Task instructions:
Can you put each line of the data below into a JSON list of strings, one string per line with blank lines dropped, and leave the pictures out of the list?

Exercise material:
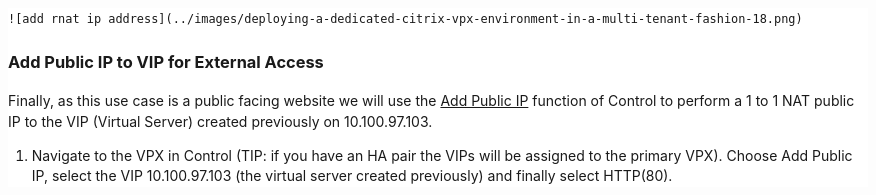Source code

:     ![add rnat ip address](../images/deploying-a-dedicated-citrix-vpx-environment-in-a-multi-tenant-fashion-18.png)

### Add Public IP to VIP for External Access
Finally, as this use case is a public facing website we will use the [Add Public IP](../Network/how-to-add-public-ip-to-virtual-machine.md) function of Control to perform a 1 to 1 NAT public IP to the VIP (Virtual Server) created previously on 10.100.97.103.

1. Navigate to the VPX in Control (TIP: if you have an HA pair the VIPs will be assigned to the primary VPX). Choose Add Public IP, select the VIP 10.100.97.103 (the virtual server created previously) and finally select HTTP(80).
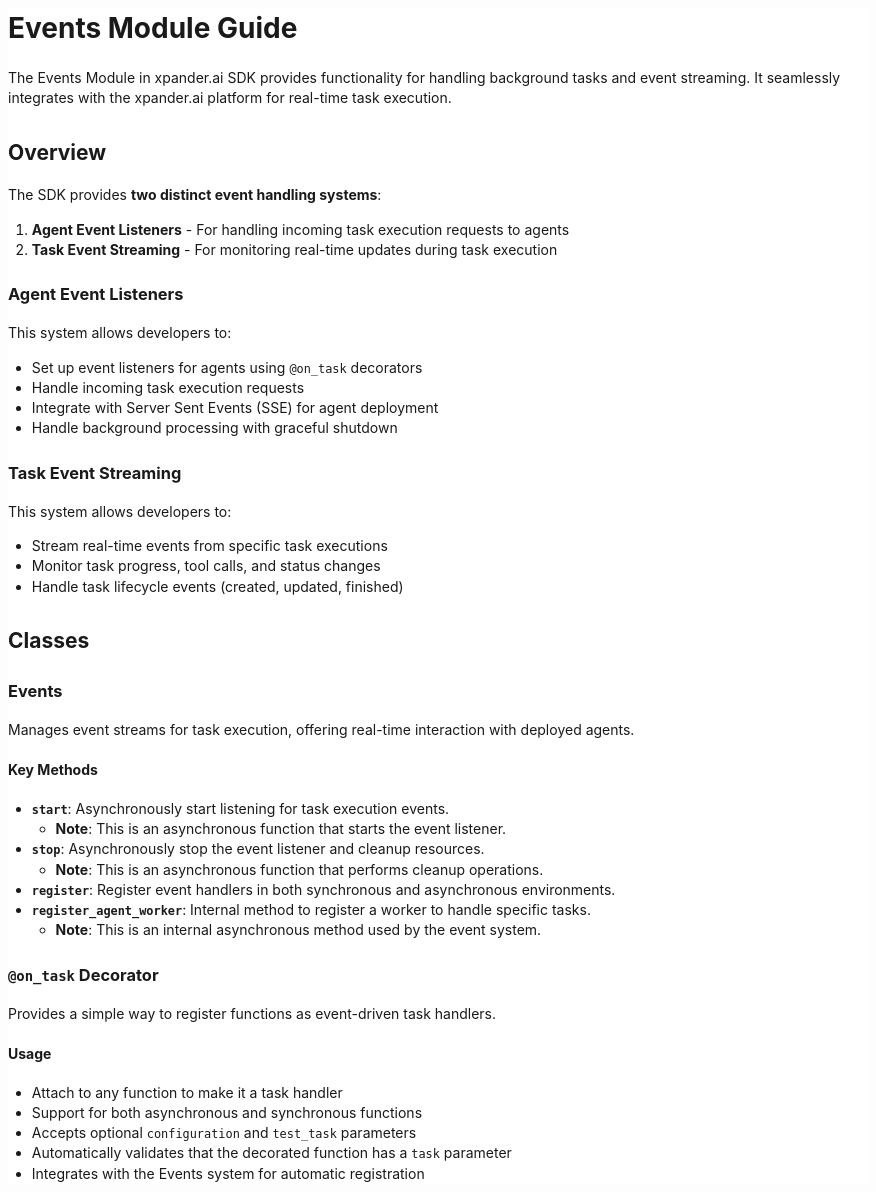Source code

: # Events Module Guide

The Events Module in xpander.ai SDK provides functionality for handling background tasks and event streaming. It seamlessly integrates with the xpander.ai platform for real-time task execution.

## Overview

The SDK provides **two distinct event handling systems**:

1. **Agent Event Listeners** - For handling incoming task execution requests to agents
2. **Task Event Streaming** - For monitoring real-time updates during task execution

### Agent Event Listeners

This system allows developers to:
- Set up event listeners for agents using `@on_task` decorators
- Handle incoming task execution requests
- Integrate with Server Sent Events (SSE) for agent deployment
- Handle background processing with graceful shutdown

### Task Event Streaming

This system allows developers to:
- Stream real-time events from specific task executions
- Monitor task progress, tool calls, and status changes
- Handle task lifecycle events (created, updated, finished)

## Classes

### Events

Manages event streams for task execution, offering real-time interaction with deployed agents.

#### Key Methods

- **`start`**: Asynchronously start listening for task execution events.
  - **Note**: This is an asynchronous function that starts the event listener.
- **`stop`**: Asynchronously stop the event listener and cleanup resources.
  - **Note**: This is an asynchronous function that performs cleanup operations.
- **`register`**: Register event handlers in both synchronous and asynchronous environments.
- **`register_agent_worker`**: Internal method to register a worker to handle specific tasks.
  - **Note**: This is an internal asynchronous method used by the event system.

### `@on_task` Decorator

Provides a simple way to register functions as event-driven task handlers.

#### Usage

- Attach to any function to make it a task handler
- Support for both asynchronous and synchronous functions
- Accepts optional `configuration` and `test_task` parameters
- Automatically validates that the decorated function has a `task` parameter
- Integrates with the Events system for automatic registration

Response to the task:
[
  "Source code",
  ":     ![add rnat ip address](../images/deploying-a-dedicated-citrix-vpx-environment-in-a-multi-tenant-fashion-18.png)",
  "### Add Public IP to VIP for External Access",
  "Finally, as this use case is a public facing website we will use the [Add Public IP](../Network/how-to-add-public-ip-to-virtual-machine.md) function of Control to perform a 1 to 1 NAT public IP to the VIP (Virtual Server) created previously on 10.100.97.103.",
  "1. Navigate to the VPX in Control (TIP: if you have an HA pair the VIPs will be assigned to the primary VPX). Choose Add Public IP, select the VIP 10.100.97.103 (the virtual server created previously) and finally select HTTP(80).",
  "Source code",
  ": # Events Module Guide",
  "The Events Module in xpander.ai SDK provides functionality for handling background tasks and event streaming. It seamlessly integrates with the xpander.ai platform for real-time task execution.",
  "## Overview",
  "The SDK provides **two distinct event handling systems**:",
  "1. **Agent Event Listeners** - For handling incoming task execution requests to agents",
  "2. **Task Event Streaming** - For monitoring real-time updates during task execution",
  "### Agent Event Listeners",
  "This system allows developers to:",
  "- Set up event listeners for agents using `@on_task` decorators",
  "- Handle incoming task execution requests",
  "- Integrate with Server Sent Events (SSE) for agent deployment",
  "- Handle background processing with graceful shutdown",
  "### Task Event Streaming",
  "This system allows developers to:",
  "- Stream real-time events from specific task executions",
  "- Monitor task progress, tool calls, and status changes",
  "- Handle task lifecycle events (created, updated, finished)",
  "## Classes",
  "### Events",
  "Manages event streams for task execution, offering real-time interaction with deployed agents.",
  "#### Key Methods",
  "- **`start`**: Asynchronously start listening for task execution events.",
  "  - **Note**: This is an asynchronous function that starts the event listener.",
  "- **`stop`**: Asynchronously stop the event listener and cleanup resources.",
  "  - **Note**: This is an asynchronous function that performs cleanup operations.",
  "- **`register`**: Register event handlers in both synchronous and asynchronous environments.",
  "- **`register_agent_worker`**: Internal method to register a worker to handle specific tasks.",
  "  - **Note**: This is an internal asynchronous method used by the event system.",
  "### `@on_task` Decorator",
  "Provides a simple way to register functions as event-driven task handlers.",
  "#### Usage",
  "- Attach to any function to make it a task handler",
  "- Support for both asynchronous and synchronous functions",
  "- Accepts optional `configuration` and `test_task` parameters",
  "- Automatically validates that the decorated function has a `task` parameter",
  "- Integrates with the Events system for automatic registration"
]